● Work required
Take the entries below and write them out exactly, with each picture removed.

● Source records
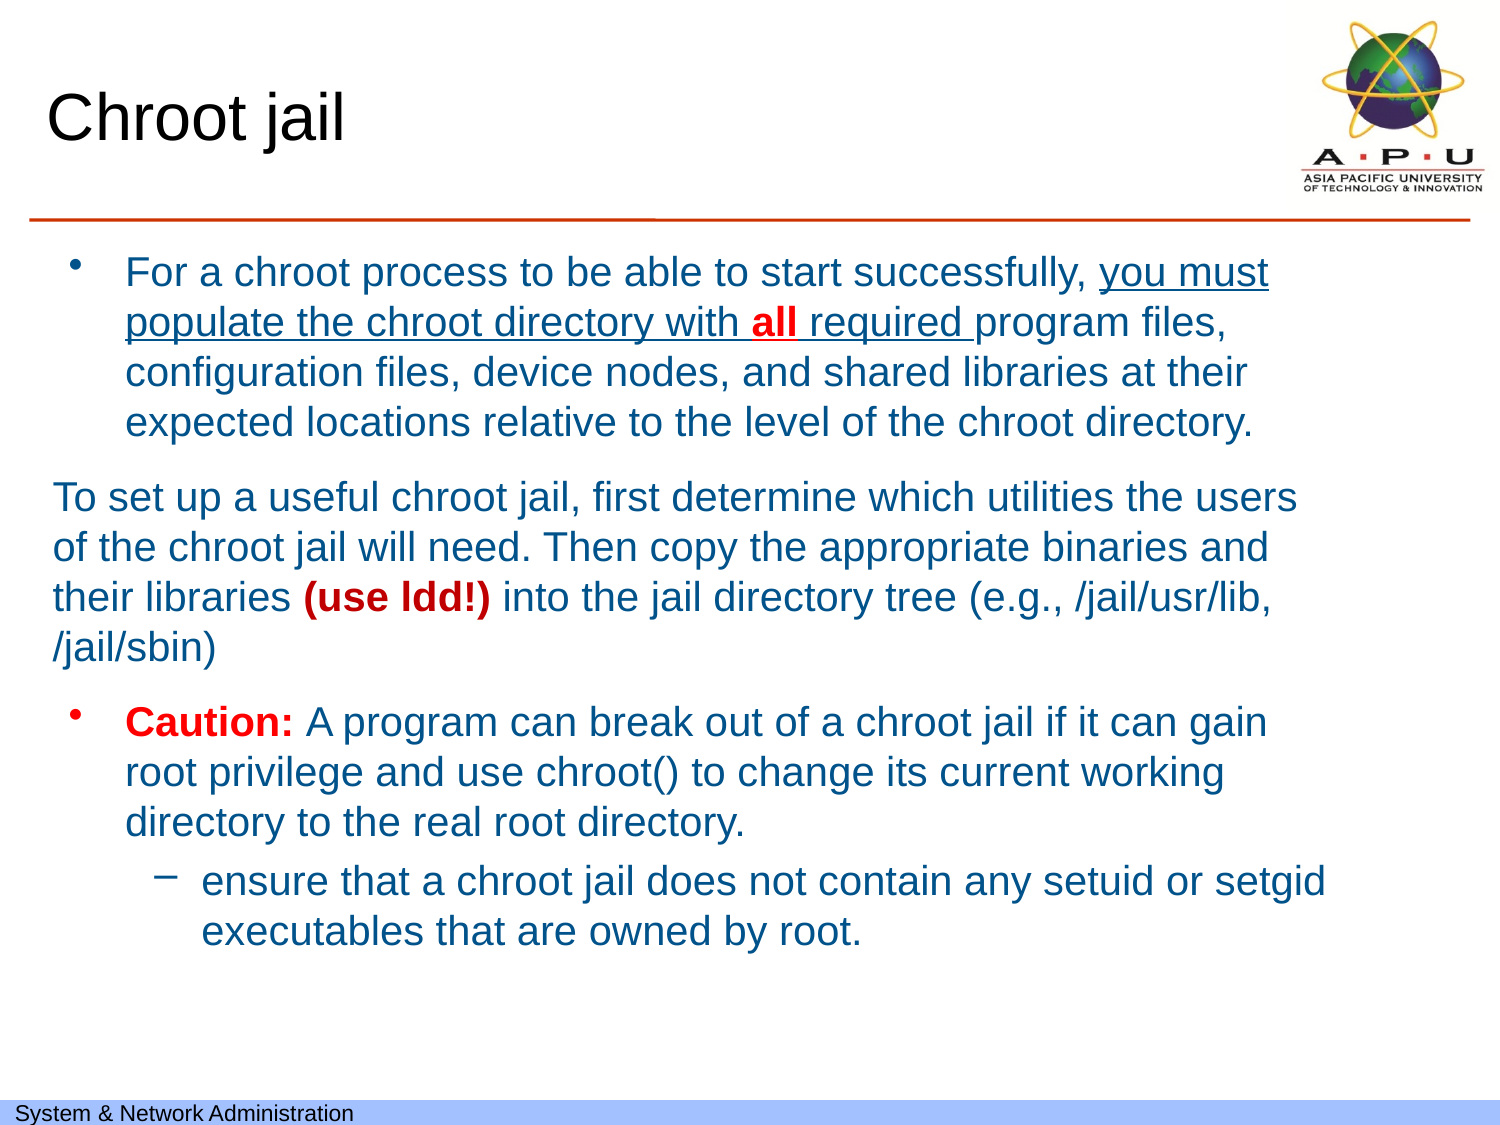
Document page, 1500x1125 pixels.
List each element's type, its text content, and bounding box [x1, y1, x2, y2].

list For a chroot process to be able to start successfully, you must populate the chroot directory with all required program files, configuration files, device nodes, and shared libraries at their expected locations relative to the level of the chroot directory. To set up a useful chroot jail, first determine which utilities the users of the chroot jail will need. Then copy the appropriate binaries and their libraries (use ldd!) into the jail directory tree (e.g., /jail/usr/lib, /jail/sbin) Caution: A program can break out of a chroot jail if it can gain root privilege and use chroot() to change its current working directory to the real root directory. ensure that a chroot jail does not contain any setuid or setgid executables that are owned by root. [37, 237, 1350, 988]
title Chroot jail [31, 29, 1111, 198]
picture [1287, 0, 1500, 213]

● Written response
Document page, 1500x1125 pixels.
List each element's type, its text content, and bounding box [x1, y1, x2, y2].

list For a chroot process to be able to start successfully, you must populate the chroot directory with all required program files, configuration files, device nodes, and shared libraries at their expected locations relative to the level of the chroot directory. To set up a useful chroot jail, first determine which utilities the users of the chroot jail will need. Then copy the appropriate binaries and their libraries (use ldd!) into the jail directory tree (e.g., /jail/usr/lib, /jail/sbin) Caution: A program can break out of a chroot jail if it can gain root privilege and use chroot() to change its current working directory to the real root directory. ensure that a chroot jail does not contain any setuid or setgid executables that are owned by root. [37, 237, 1350, 988]
title Chroot jail [31, 29, 1111, 198]
picture [1287, 0, 1500, 213]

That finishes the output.